In 2008, an excavation of Lumpkin’s Jail revealed an unexpectedly rich trove of artifacts -- preserved buildings, clothing, ceramics, and more -- that archaeologists believe is only the beginning. The moist soil in Shockoe Bottom had stopped the growth of harmful bacteria, resulting in remarkably intact items.
“This is a once-in-a-lifetime opportunity to explore the area and find out things we don’t know,” says Kim Allen, a cultural anthropologist and co-founder of RVArchaeology, a nonprofit advocate for Shockoe Bottom.
Located on the banks of the James River, the neighborhood was once the site of the nation’s second-largest slave trade.
Now, though, Mayor Dwight Jones and a public-private group called Revitalize RVA have introduced a plan to redevelop eight blocks of Shockoe Bottom, with a minor league baseball stadium as the linchpin, as well as a Hyatt hotel and a Kroger grocery store. The mixed-use project would destroy the area’s significant archaeological resources, many of which currently lie under asphalt-paved parking lots. It also would eliminate the above-ground street grid that’s remained the same since the days of slavery.
While Revitalize RVA promises to create a slavery heritage site nearby, advocates for preservation argue that it won’t make up for the loss of these eight blocks of history. The proposal represents “the abject destruction of these resources before we get to them,” says Ana Edwards, a local artist and chair of the nonprofit Defenders' Sacred Ground Project.
Adds Elizabeth Kostelny of Preservation Virginia: “The way the mayor’s plan is sketched out would destroy the streetscape, the context of the slave trade. There is value in being able to maintain that context.”
Opponents of the stadium plan also question the appropriateness of building a sports facility on the site of such a serious part of the nation’s past.
“Is a baseball stadium the right contrast to this place?” asks Kostelny. Shockoe Bottom preservationists aren’t against development in general there, but they want it to be more considered than the current plan, and to undergo a more public discussion.
Much of Shockoe Bottom has been paved over, which archaeologists believe has helped keep its underground artifacts intact.
The National Trust for Historic Preservation agrees. On June 24, the National Trust named Shockoe Bottom to its list of America’s 11 Most Endangered Historic Places for 2014, as well as designated it as part of the National Treasures program.
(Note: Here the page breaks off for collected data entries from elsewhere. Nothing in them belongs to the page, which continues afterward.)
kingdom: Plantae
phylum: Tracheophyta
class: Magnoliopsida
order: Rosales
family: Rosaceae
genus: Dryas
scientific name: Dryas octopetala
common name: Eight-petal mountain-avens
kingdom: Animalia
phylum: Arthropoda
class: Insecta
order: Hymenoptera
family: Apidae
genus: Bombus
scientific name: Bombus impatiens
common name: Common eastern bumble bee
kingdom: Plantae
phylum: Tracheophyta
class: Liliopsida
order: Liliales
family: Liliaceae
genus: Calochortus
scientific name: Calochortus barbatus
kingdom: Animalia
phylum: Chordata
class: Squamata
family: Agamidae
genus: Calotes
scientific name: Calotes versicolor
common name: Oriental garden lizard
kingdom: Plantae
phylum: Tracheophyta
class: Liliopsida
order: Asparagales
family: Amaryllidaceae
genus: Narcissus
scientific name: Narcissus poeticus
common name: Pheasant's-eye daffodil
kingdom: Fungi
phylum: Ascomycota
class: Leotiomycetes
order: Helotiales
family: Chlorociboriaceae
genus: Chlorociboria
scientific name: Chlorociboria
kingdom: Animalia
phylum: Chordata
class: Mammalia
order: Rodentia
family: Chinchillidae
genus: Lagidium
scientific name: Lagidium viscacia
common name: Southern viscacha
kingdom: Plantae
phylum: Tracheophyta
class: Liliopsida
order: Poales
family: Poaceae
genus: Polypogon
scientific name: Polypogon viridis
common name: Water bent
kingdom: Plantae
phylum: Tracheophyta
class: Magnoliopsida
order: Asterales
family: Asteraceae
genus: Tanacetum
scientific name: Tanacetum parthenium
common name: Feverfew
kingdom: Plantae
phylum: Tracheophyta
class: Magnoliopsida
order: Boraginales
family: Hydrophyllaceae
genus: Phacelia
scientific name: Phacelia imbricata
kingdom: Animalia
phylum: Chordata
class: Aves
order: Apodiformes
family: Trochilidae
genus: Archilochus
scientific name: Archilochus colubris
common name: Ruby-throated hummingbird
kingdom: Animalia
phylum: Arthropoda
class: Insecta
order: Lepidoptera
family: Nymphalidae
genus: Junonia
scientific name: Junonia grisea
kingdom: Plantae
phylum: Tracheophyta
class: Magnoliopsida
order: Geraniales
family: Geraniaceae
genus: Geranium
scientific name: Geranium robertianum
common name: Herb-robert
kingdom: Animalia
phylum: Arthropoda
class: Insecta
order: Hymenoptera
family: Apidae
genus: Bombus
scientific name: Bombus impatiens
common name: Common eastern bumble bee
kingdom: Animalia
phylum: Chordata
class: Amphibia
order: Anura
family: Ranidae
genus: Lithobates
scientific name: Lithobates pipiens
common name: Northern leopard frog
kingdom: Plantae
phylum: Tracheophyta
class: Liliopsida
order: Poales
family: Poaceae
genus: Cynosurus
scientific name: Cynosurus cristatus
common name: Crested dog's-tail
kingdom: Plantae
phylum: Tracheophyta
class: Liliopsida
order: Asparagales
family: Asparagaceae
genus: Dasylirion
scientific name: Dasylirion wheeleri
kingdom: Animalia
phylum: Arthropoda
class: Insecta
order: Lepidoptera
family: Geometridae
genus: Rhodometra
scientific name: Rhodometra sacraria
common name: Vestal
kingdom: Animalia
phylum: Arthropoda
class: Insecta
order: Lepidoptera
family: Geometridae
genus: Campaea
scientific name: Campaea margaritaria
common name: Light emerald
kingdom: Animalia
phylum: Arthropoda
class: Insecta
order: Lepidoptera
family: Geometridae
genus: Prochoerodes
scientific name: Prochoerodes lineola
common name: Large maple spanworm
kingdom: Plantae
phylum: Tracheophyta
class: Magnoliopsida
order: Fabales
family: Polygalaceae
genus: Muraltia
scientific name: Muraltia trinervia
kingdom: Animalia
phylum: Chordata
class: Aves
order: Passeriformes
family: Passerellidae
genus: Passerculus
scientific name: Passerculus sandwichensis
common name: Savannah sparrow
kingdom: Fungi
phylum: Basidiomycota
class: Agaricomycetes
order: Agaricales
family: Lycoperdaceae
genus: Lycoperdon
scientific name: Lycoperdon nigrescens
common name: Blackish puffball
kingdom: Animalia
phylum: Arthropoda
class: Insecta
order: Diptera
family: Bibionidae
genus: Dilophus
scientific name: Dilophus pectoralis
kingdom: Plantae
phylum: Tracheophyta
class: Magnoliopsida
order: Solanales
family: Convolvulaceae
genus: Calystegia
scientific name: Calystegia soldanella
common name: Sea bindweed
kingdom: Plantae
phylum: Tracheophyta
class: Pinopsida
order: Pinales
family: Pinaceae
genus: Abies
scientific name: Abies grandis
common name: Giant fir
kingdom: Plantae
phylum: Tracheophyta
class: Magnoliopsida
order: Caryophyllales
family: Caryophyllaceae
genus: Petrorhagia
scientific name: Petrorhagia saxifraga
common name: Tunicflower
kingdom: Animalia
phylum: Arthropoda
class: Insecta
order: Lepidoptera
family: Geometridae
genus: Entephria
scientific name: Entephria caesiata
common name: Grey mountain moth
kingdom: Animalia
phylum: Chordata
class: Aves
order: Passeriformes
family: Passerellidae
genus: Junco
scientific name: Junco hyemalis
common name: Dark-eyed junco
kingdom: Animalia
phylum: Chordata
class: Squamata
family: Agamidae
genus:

“Shockoe Bottom is where we see the convergence of history, archaeology, and the immensely important stories of endurance and resistance against injustice,” said Germonique Ulmer, vice president of public affairs, in her on-site remarks, calling the stadium redevelopment plan “incompatible.”
Today, many of Shockoe Bottom’s warehouses have been converted for residential or commercial use. Members of Richmond’s African-American, Quaker, and Jewish communities have all lived there at one time or another. This complex legacy makes its preservation and appropriate redevelopment even more crucial, especially when layered over the area’s slave-trading history.
“To a degree, it’s a history that people wanted to forget,” Kostelny says. “By being paved over, this place has become a time capsule waiting to be discovered.”